• _JOB_
Write out, word for word, only the lines from the one with "altera message_level Level1" to the end of the data below.

[Source data]
'''
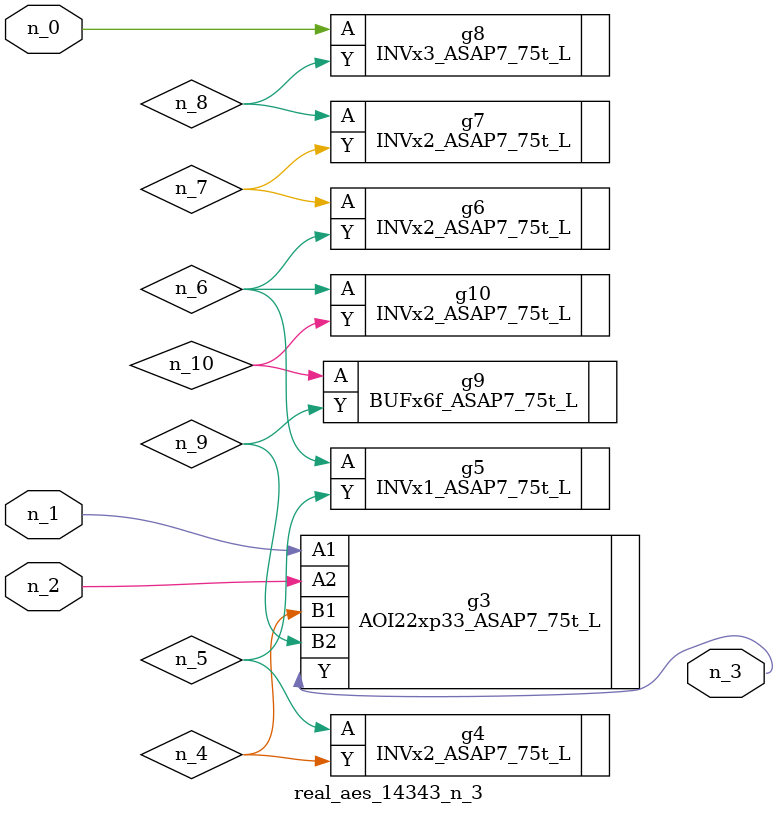
<source format=v>
module real_aes_14343_n_3 (n_0, n_2, n_1, n_3);
input n_0;
input n_2;
input n_1;
output n_3;
wire n_4;
wire n_5;
wire n_7;
wire n_9;
wire n_6;
wire n_8;
wire n_10;
INVx3_ASAP7_75t_L g8 ( .A(n_0), .Y(n_8) );
AOI22xp33_ASAP7_75t_L g3 ( .A1(n_1), .A2(n_2), .B1(n_4), .B2(n_9), .Y(n_3) );
INVx2_ASAP7_75t_L g4 ( .A(n_5), .Y(n_4) );
INVx1_ASAP7_75t_L g5 ( .A(n_6), .Y(n_5) );
INVx2_ASAP7_75t_L g10 ( .A(n_6), .Y(n_10) );
INVx2_ASAP7_75t_L g6 ( .A(n_7), .Y(n_6) );
INVx2_ASAP7_75t_L g7 ( .A(n_8), .Y(n_7) );
BUFx6f_ASAP7_75t_L g9 ( .A(n_10), .Y(n_9) );
endmodule
</source>
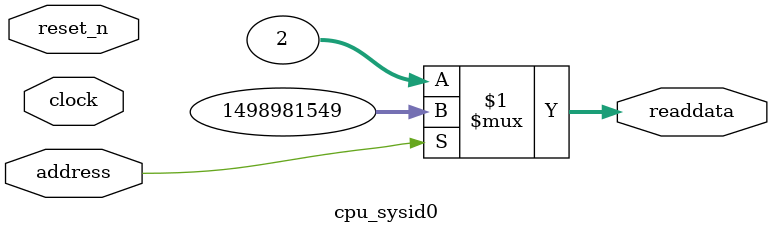
<source format=v>

`timescale 1ns / 1ps
// synthesis translate_on

// turn off superfluous verilog processor warnings 
// altera message_level Level1 
// altera message_off 10034 10035 10036 10037 10230 10240 10030 

module cpu_sysid0 (
               // inputs:
                address,
                clock,
                reset_n,

               // outputs:
                readdata
             )
;

  output  [ 31: 0] readdata;
  input            address;
  input            clock;
  input            reset_n;

  wire    [ 31: 0] readdata;
  //control_slave, which is an e_avalon_slave
  assign readdata = address ? 1498981549 : 2;

endmodule




</source>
'''
• _OUTPUT BELOW_
// altera message_level Level1 
// altera message_off 10034 10035 10036 10037 10230 10240 10030 

module cpu_sysid0 (
               // inputs:
                address,
                clock,
                reset_n,

               // outputs:
                readdata
             )
;

  output  [ 31: 0] readdata;
  input            address;
  input            clock;
  input            reset_n;

  wire    [ 31: 0] readdata;
  //control_slave, which is an e_avalon_slave
  assign readdata = address ? 1498981549 : 2;

endmodule




</source>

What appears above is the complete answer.